From a quantification point of view, RNA velocity analysis requires the generation of two count matrices, representing the spliced/processed (exonic) and unspliced/unprocessed RNA (intronic).
RNA velocity is a high-dimensional vector that predicts the future state of a cell on a timescale of hours.
Example dataset
We’ll use the example dataset from Mapping Comparison section from the paper, sample 654_small
and the cellranger count results folder from the Mapping section.
/share/workshop/adv_scrna/msettles/scrnaseq_processing/654_small
cd /share/workshop/adv_scrna/$USER/scrnaseq_processing
we also need the gtf file used in creating the reference, which should be here:
/share/workshop/adv_scrna/msettles/scrnaseq_processing/Reference/Mus_musculus.GRCm38.100.filtered.gtf .
Next lets install the software velocyto
To install velocyto (a python application) we are going to use conda and a virtual environment
cd /share/workshop/adv_scrna/$USER
module load anaconda3
conda create -p velocyto
conda activate /share/workshop/adv_scrna/$USER/velocyto
If the environment ‘activated’ properly, than your prompt should look something like this.
(/share/workshop/adv_scrna/msettles/velocyto) msettles@tadpole:/share/workshop/adv_scrna/msettles$
If not you can try to initialize your bash
kinit
conda init bash
source /home/$USER/.bashrc
conda activate /share/workshop/adv_scrna/$USER/velocyto
Once your conda environment is properly activated you can then install the softare.

[Transcribed page contents]
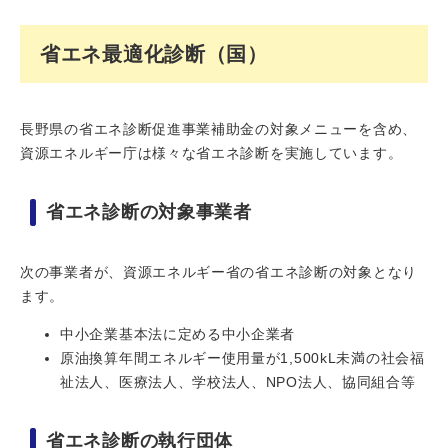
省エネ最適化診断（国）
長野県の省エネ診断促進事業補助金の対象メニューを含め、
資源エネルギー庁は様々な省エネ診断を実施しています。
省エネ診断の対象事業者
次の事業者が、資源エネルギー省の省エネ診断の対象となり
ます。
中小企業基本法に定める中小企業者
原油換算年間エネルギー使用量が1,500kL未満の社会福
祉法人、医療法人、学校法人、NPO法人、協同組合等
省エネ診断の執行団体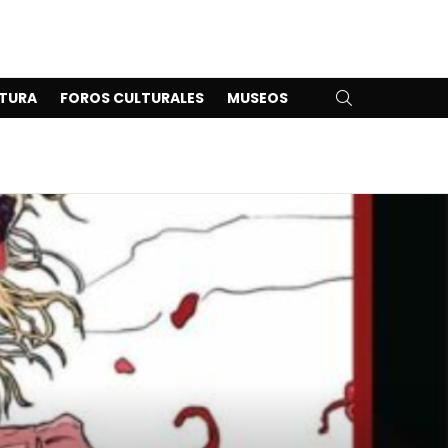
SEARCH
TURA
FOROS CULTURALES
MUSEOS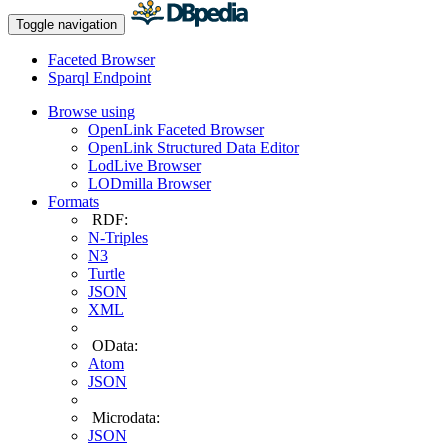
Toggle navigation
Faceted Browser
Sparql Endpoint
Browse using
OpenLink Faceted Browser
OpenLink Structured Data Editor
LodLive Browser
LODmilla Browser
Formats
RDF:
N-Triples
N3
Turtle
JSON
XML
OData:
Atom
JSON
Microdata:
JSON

(Assignment 1): List, in order, the commands the velocyto setup walkthrough gives for when the environment does not activate properly.
(Assignment 2): Copy out the velocyto setup walkthrough from "Next lets install" up to and including "install the softare.".
(Assignment 3): Extend the velocyto setup walkthrough from where it stops.

(Exercise output 1):
kinit
conda init bash
source /home/$USER/.bashrc
conda activate /share/workshop/adv_scrna/$USER/velocyto

(Exercise output 2):
Next lets install the software velocyto
To install velocyto (a python application) we are going to use conda and a virtual environment
cd /share/workshop/adv_scrna/$USER
module load anaconda3
conda create -p velocyto
conda activate /share/workshop/adv_scrna/$USER/velocyto
If the environment ‘activated’ properly, than your prompt should look something like this.
(/share/workshop/adv_scrna/msettles/velocyto) msettles@tadpole:/share/workshop/adv_scrna/msettles$
If not you can try to initialize your bash
kinit
conda init bash
source /home/$USER/.bashrc
conda activate /share/workshop/adv_scrna/$USER/velocyto
Once your conda environment is properly activated you can then install the softare.

(Exercise output 3):
# install prerequisites
conda install numpy scipy cython numba matplotlib scikit-learn h5py click
# install velocyto
pip install velocyto
and then test the installation
velocyto --help
It is also recommended to use a repetative sequence mask file, this is easiest to obtain from the UCSC genome browser.
You want to download the mask in gtf format. Unfortunately, Ensembl doesn’t provide a gtf file for th repeat sequences and we’d have to generate one ourselves (write a script to do so) which is beyond the scope of this workshop.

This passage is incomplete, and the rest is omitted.